Guerra Contra As Drogas e a Justificação para a Morte de Pessoas Negras

Um homem deixa uma fotografia no memorial em honra de George Floyd, durante a tarde de Quarta-feira, após a morte de Floyd, na Segunda-Feira anterior, em Minneapolis, no Minnesota. Fotografia de Lorie Shaull.

A nossa relação com o castigo intersecta-se com a relação que temos com a supremacia branca e com o racismo contra negros. Segundo a lógica carceraria, “os criminosos” merecem ser castigados. Mas ser negro é já em si um crime. As ideias e conceções erradas sobre narcóticos, vicio e criminalidade, significa que os julgamentos morais e a lógica radicalizada sobre “criminosos” que destas resultam – e não de factos sobre drogas – estão a modelar as políticas de drogas. Tal não beneficia ninguém, sendo particularmente mau e de forma distintas para as comunidades negras

Kojo Koram, editor do livro, The War on Drugs and the Global Colour Line, coloca a questão nos seguintes termos: “ ao compreendermos que as classificações raciais que ditam as diferenças são porosas, começamos a entender melhor a violência que acompanha as ocasiões marcadas pelas certezas sobre a etnia; a sub-humanidade, o animalismo e delinquência projetada no assunto subalterno da raça é uma traição ao que já existe no humano (europeu) idealizado”. O racismo transcende a política de diferentes identidades humanas, configurando, na realidade, quem pode ser considerado humano.

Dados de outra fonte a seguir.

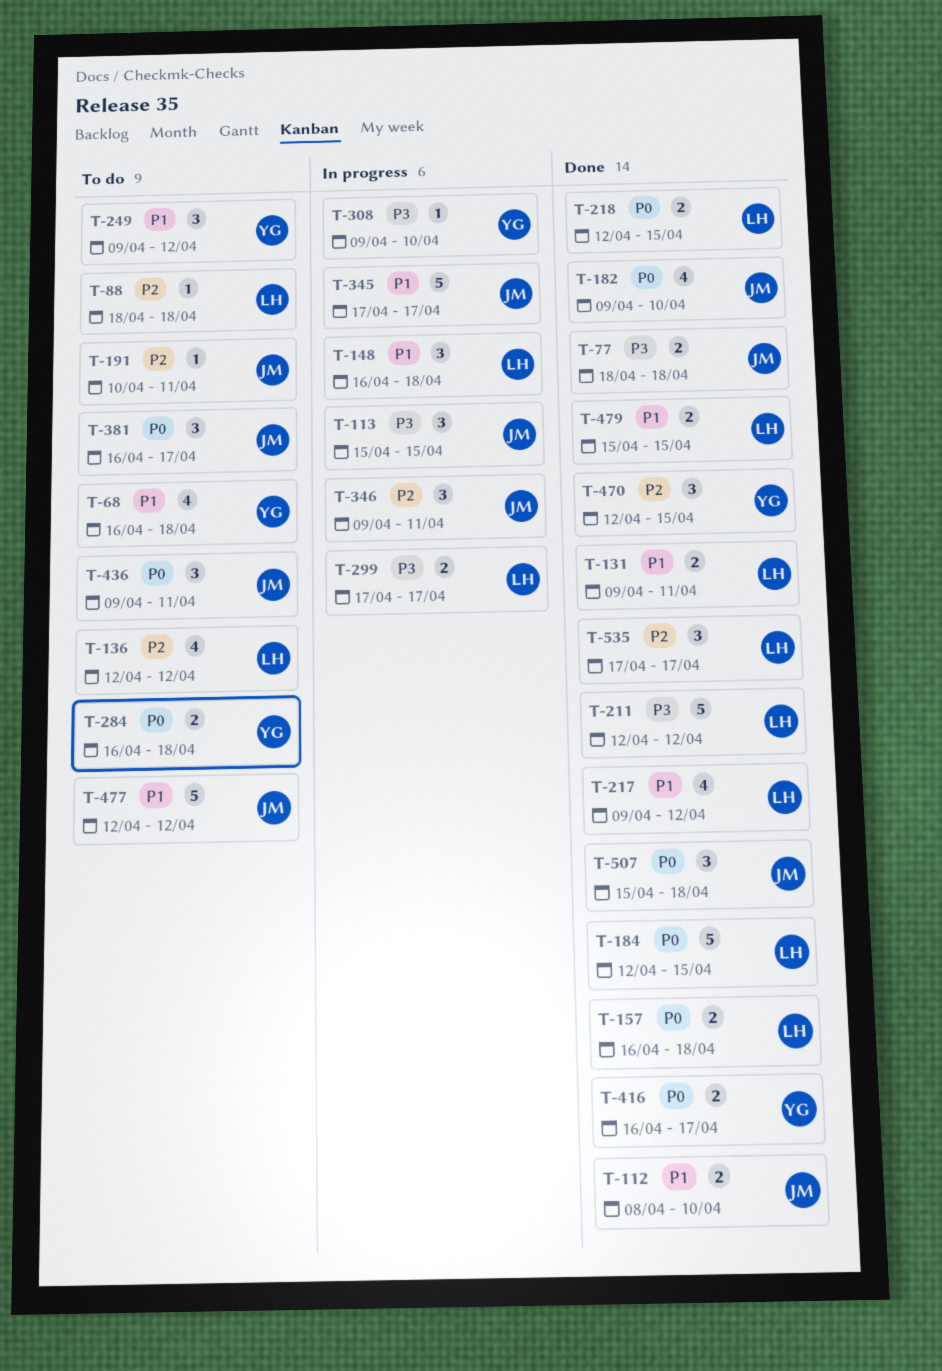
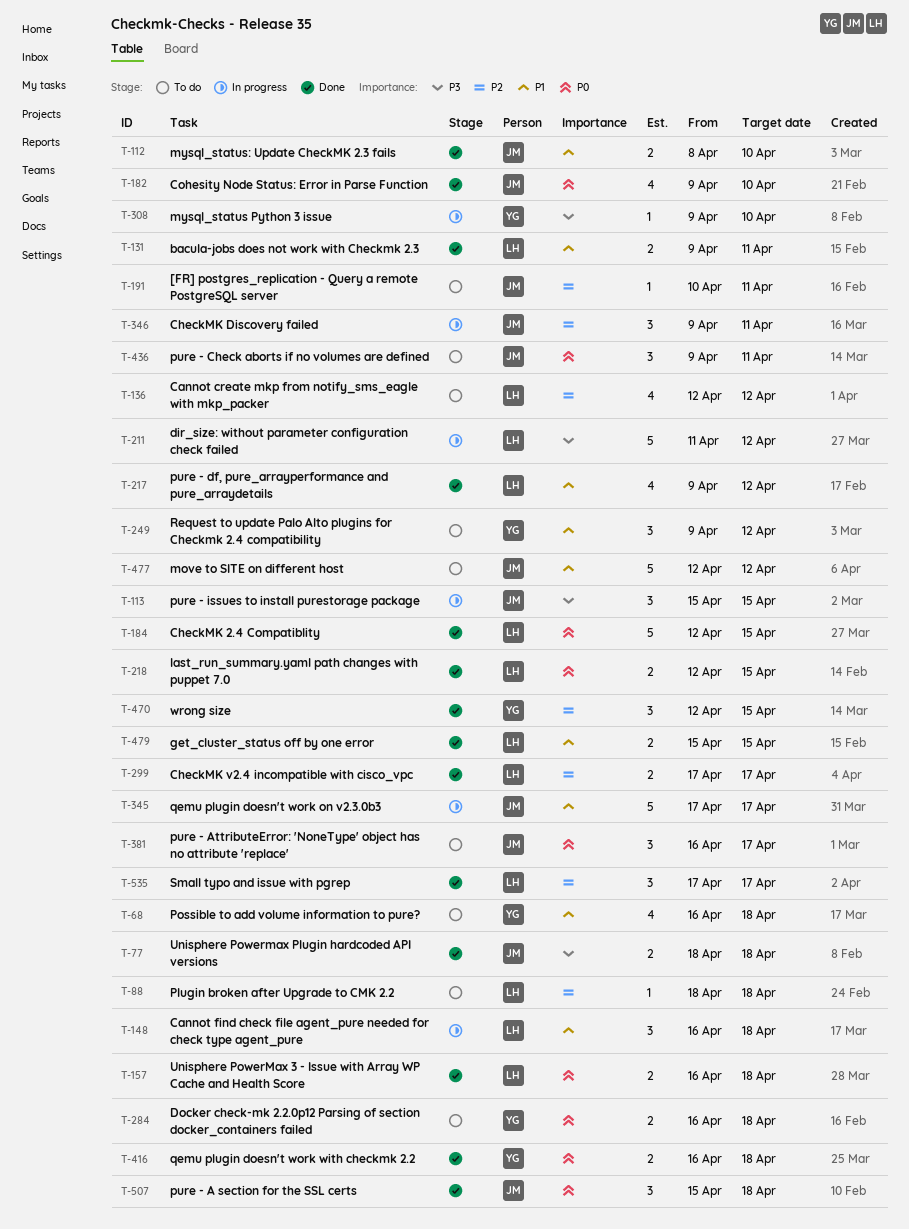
T-211, status: Done -> In progress
T-211, start: Apr 12 -> Apr 11
T-299, status: In progress -> Done
T-299, priority: P3 -> P2
T-416, due: Apr 17 -> Apr 18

Se pensamos em drogas, como “substâncias transgressivas”, como tendo o poder de transformar “até o mais racional, autónomo, iluminado e soberano ‘homem’ europeu numa figura sub-humana depravada, preguiçosa e violenta, o que acontecerá se estas forem consumidas por pessoas negras? Se pessoas negras são equacionadas a priori a uma falta de humanidade, ficamos perante um argumento tanto horrível como intrigante: que a criminalização e o estigma associados a narcóticos como um ato de transgressão corresponde à realidade já vivida por pessoas negras, quer estas consumam, ou não, drogas”.

Quando pessoas brancas que consomem drogas enfrentam consequências criminais e são violentamente atacadas, sem que se tenha em conta a sua humanidade, o ato de transgressão daquilo do que significa ser humano resulta na aplicação de um castigo baseado em lógicas carcerais. Mas essa mesma categoria de humano, que tem a si inerente a possibilidade de inocência, nunca está ao alcance de pessoas negras. Os danos mais gritantes da Guerra contra as Drogas incorporam duplamente a violência do racismo através da lógica carceraria e a nossa precária e insistente vulnerabilidade ao castigo em todas as esferas nas nossas vidas. 

A Guerra contra as Drogas assemelha-se a uma machete de jornal na qual podemos ler “Pai jovem que morre após uma luta com a policia, ‘gaba-se de vendas de droga’ no Facebook e autointitula-se de Difícil de Matar” após a morte de Rashan Charles, de vinte anos, na sequência de ter sido imobilizado pela polícia

Gravações do incidente, que ocorreu no Leste de Londres em Julho de 2017, aparentam mostrar Charles a engolir uma embalagem. Tal levou a especulações de que referida embalagem continha substâncias ilícitas, especulações que mais tarde se provaram ser falsas, apesar de serem altamente salientadas em relatos dos media. O problema não está na suspeita de que alguém possa ter engolido drogas de modo a evadir ser castigado pela polícia. A questão está no denegrir do caráter de Charles com base em especulações, algo, que como foi reiterado pelo recente assassinato de George Floyd, não é exclusivo ao caso de Charles. 

A Guerra contra as Drogas assemelha-se a um controlo social e racial apoiado pelo Estado.

A morte de Rashan Charles foi justificada por uma consciência de supremacia branca, já que foi considerado um individuo moralmente reprovável; alguém que não só consumia drogas, como também as vendia. A mensagem passada é que este homem negro era um criminoso por causa da sua etnia e por ser associado a drogas, lógica esta que justificou o seu destino. Cabe a todos nós lutar de forma consistente contra isto, bem como criticar quando as nossas políticas de drogas refletem e defendem narrativas de tal forma mortíferas. A partir do momento em que Rashan Charles entrou em contacto com a polícia, um jovem pai negro foi envolto numa criminalidade não comprovada e um racismo profundamente enraizado. 

A Guerra contra as Drogas está na insensibilidade com a qual se ceifa uma vida negra, sendo tal justificado sem retribuição. Ao reconhecermos Rashan Charles, George Floyd, ou qualquer outra pessoa negra como uma vida consciente, estamos a recusar estas condições. A reforma das políticas de drogas deve ser guiada pela transformação da nossa relação com o castigo, o que pressupõe um compromisso com um novo mundo – ou então, não terá qualquer significado.